As discussed in Nonprovisional application Ser. No. 10/352,675 referenced above, a resonant tunneling electrode arrangement can be associated with a nanopore so as to sense the presence, and energy band properties of, a biopolymer molecule extending through the nanopore. This resonant tunneling electrode arrangement provides hope of not only sensing or characterizing a biopolymer, but of identifying the constituents of the polymer and meeting the goal of rapid and efficient DNA sequencing.

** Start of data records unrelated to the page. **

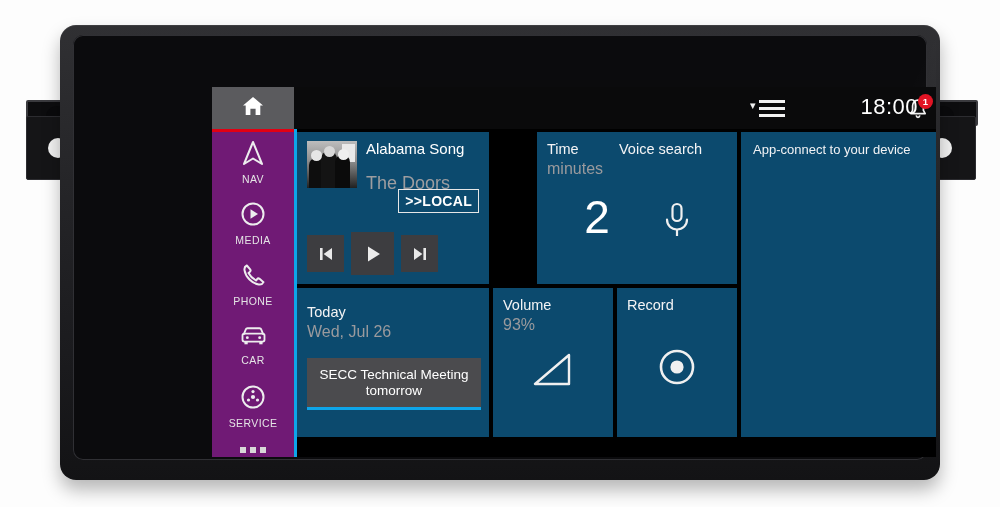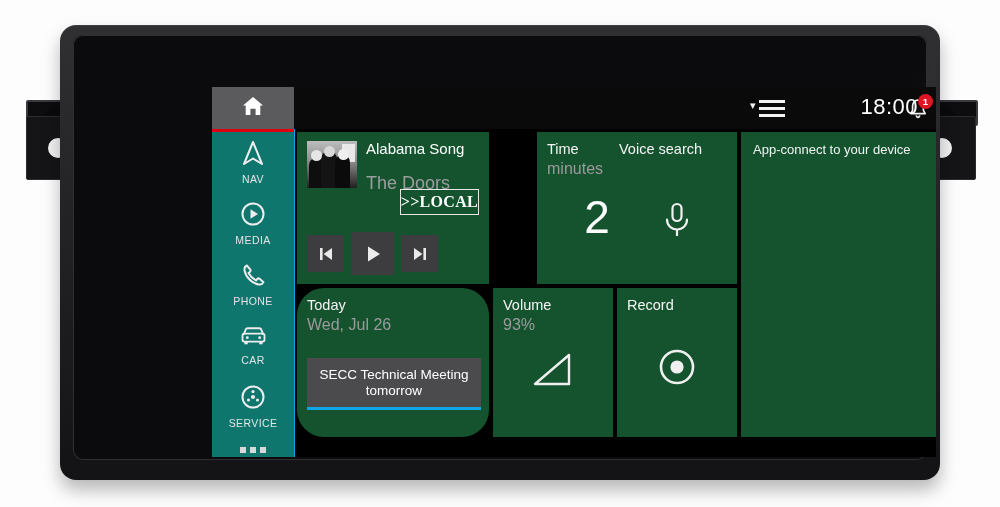--- a/index.html
+++ b/index.html
@@ -102,7 +102,7 @@
   
   .grid{position:absolute;left:85px;top:45px;width:639px;height:325px;}
   .tile{
-    position:absolute;background:#14532d;color:#fff;box-sizing:border-box;
+    position:absolute;background:#0c4a6e;color:#fff;box-sizing:border-box;
   }
   .tile .t-title{font-size:14.5px;color:#f4f4f5;}
   .tile .t-sub{font-size:16px;color:#9a9a9d;margin-top:3px;}

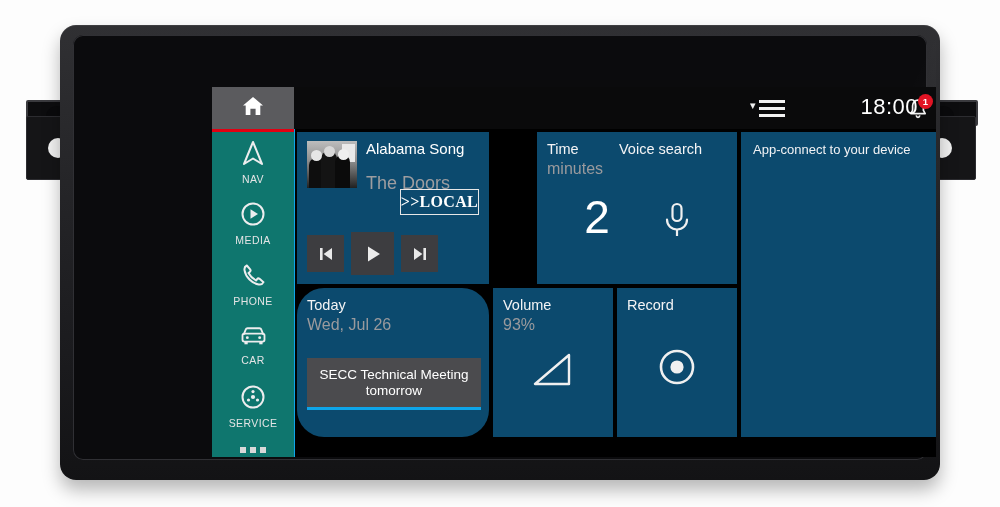--- a/index.html
+++ b/index.html
@@ -64,7 +64,7 @@
   
   .sidebar{
     position:absolute;left:0;top:0;width:82px;height:370px;
-    background:#0f766e;border-right:1px solid #0ea5e9;
+    background:#701a75;border-right:3px solid #0ea5e9;
   }
   .side-home{
     position:relative;height:42px;background:#5b5b5e;

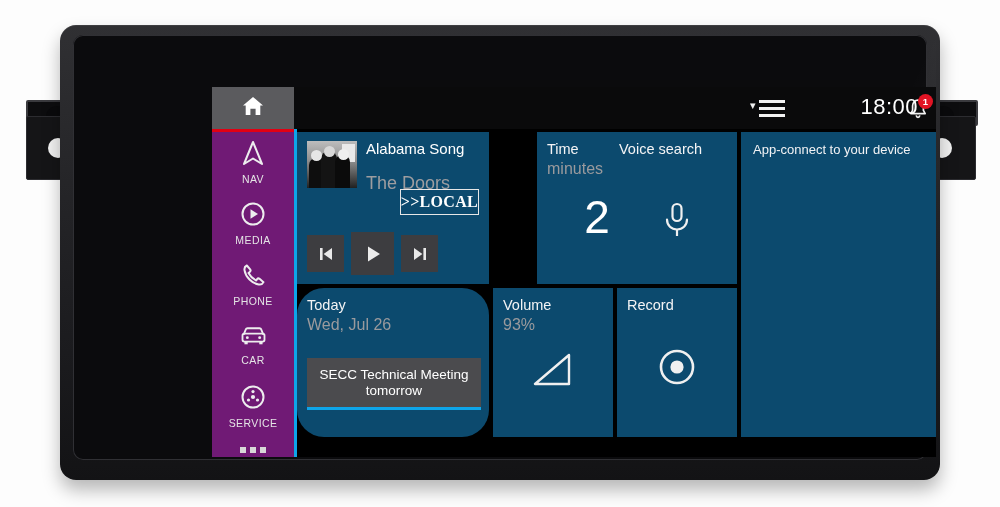--- a/index.html
+++ b/index.html
@@ -126,7 +126,7 @@
   .media-artist{font-size:18px;color:#9d9da0;margin-top:15px;}
   .local-badge{
     position:absolute;right:10px;top:57px;border:1.5px solid #e7e7e7;
-    font-size:16px;font-weight:bold;color:#fff;padding:3px 0;letter-spacing:.3px;font-family:Liberation Serif, serif;
+    font-size:14px;font-weight:bold;color:#fff;padding:3px 6px;letter-spacing:.3px;
   }
   .transport{position:absolute;left:10px;top:100px;display:flex;align-items:center;gap:7px;}
   .tbtn{

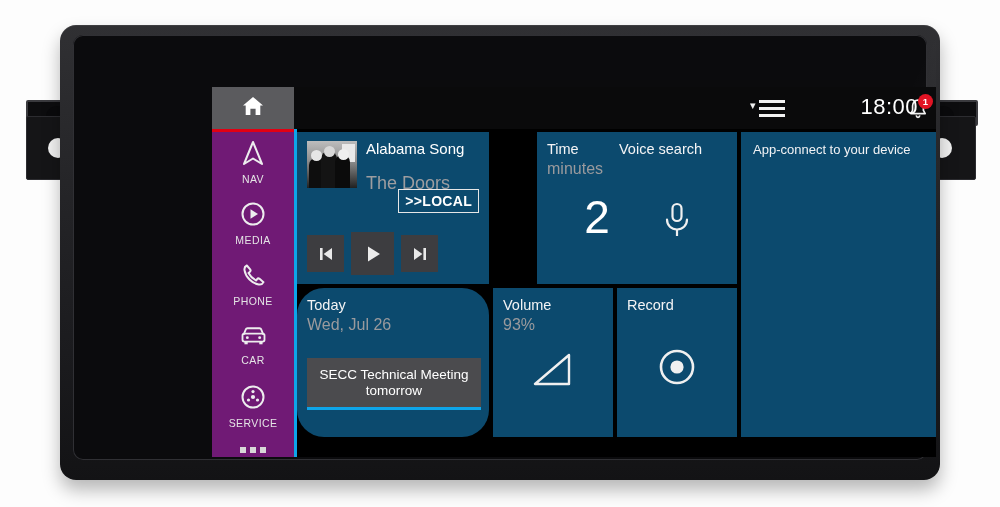--- a/index.html
+++ b/index.html
@@ -139,7 +139,7 @@
   #tile-time{left:196px;top:0;width:120px;height:152px;padding:9px 10px;margin-left:44px;}
   #tile-voice{left:320px;top:0;width:120px;height:152px;padding:9px 2px;}
   #tile-app{left:444px;top:0;width:195px;height:305px;padding:9px 12px;}
-  #tile-today{left:0;top:156px;width:192px;height:149px;padding:9px 10px;border-radius:27px;}
+  #tile-today{left:0;top:156px;width:192px;height:149px;padding:16px 10px;}
   #tile-volume{left:196px;top:156px;width:120px;height:149px;padding:9px 10px;}
   #tile-record{left:320px;top:156px;width:120px;height:149px;padding:9px 10px;}
 

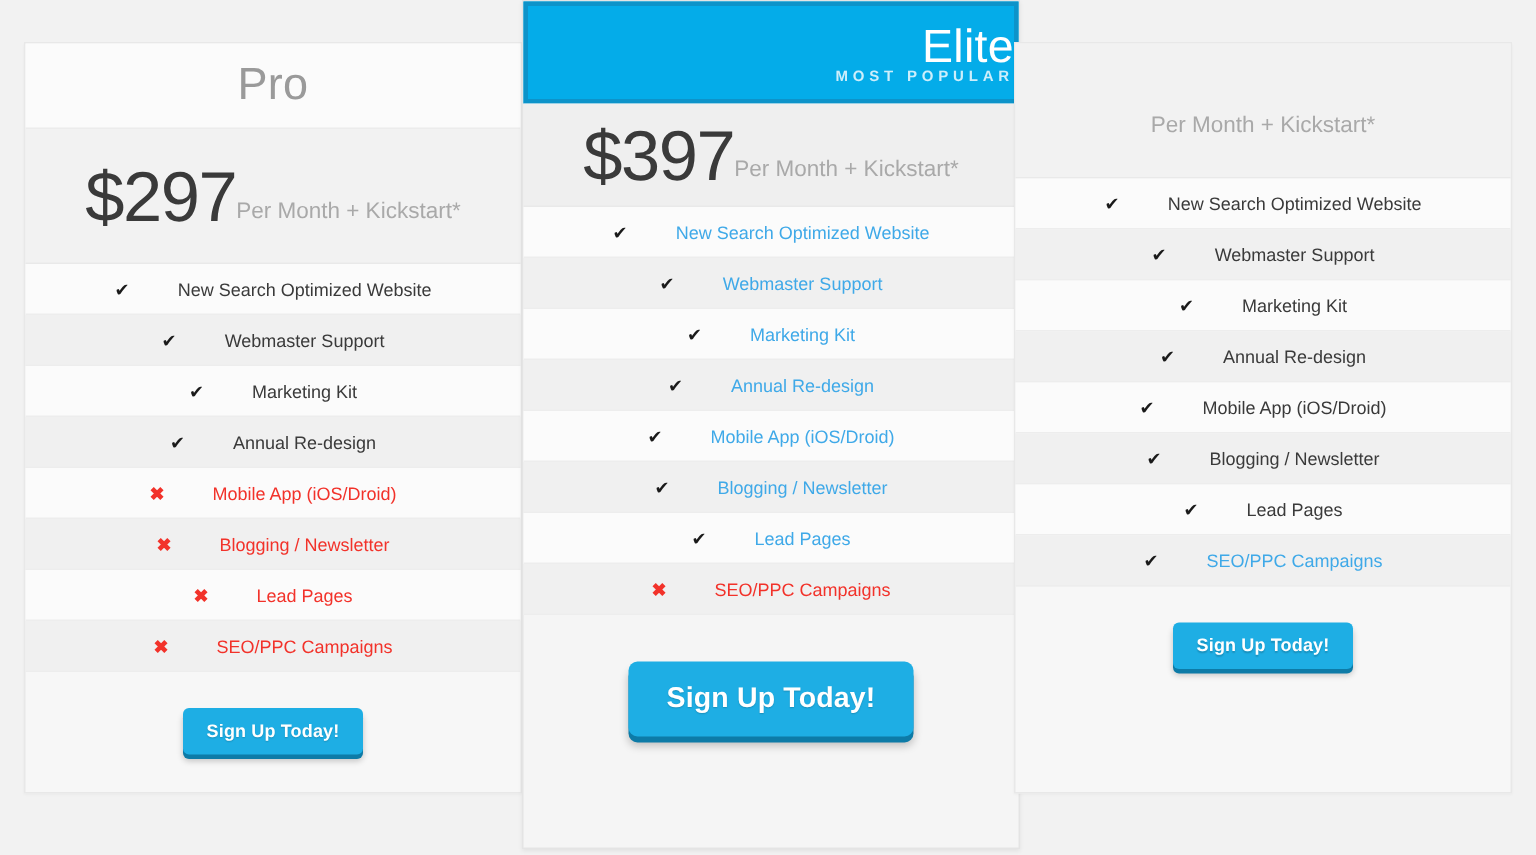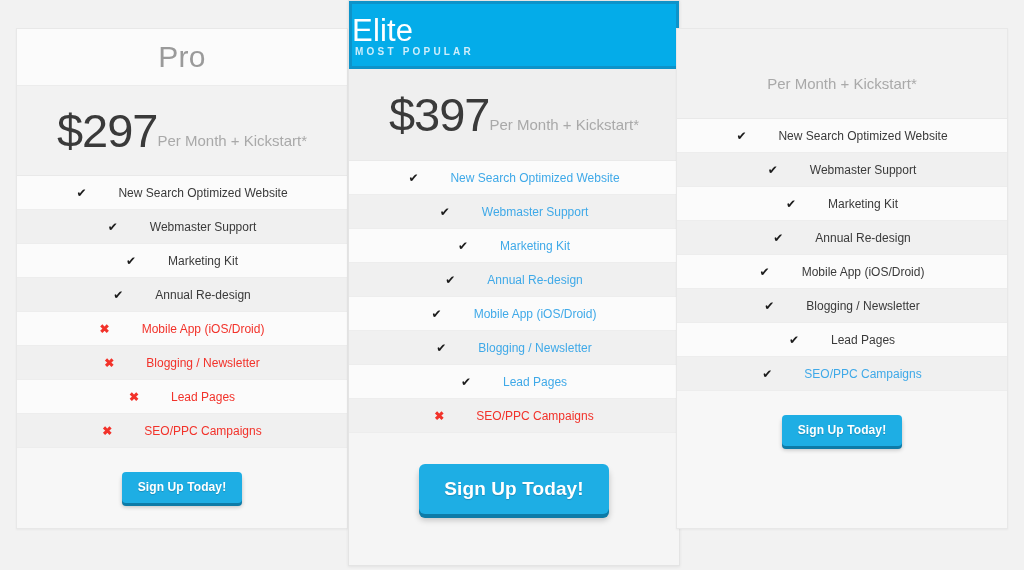--- a/index.html
+++ b/index.html
@@ -74,7 +74,7 @@
     border-bottom: 3px solid #0d93c9;
     flex-direction: column;
     justify-content: center;
-    align-items: flex-start;
+    align-items: flex-end;
     padding-top: 2px;
   }
   .featured-header .plan-title {

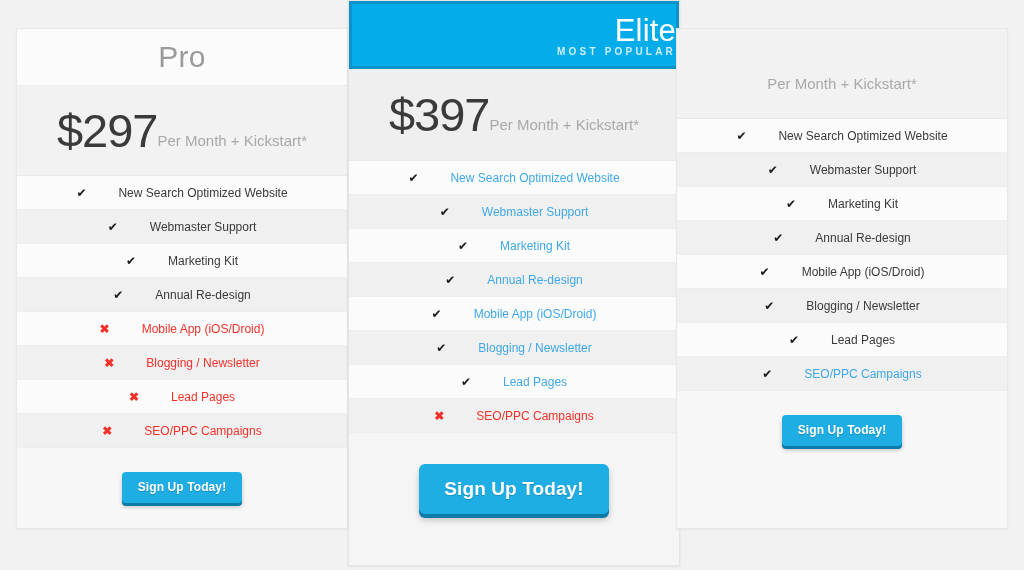--- a/index.html
+++ b/index.html
@@ -105,7 +105,7 @@
     box-sizing: border-box;
   }
   .plan.featured .price-block {
-    height: 92px;
+    height: 69px;
     background: #efefef;
   }
   .price-amount {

Thus there is a need for specific resonant tunneling electrode structures to be associated in such an arrangement with the nanopore in order to characterize biopolymers such as DNA, a method of using such resonant tunneling electrode structures to characterize biopolymers, and methods of building such resonant tunneling electrode structures. The references cited in this application infra and supra, are hereby incorporated in this application by reference. However, cited references or art are not admitted to be prior art to this application.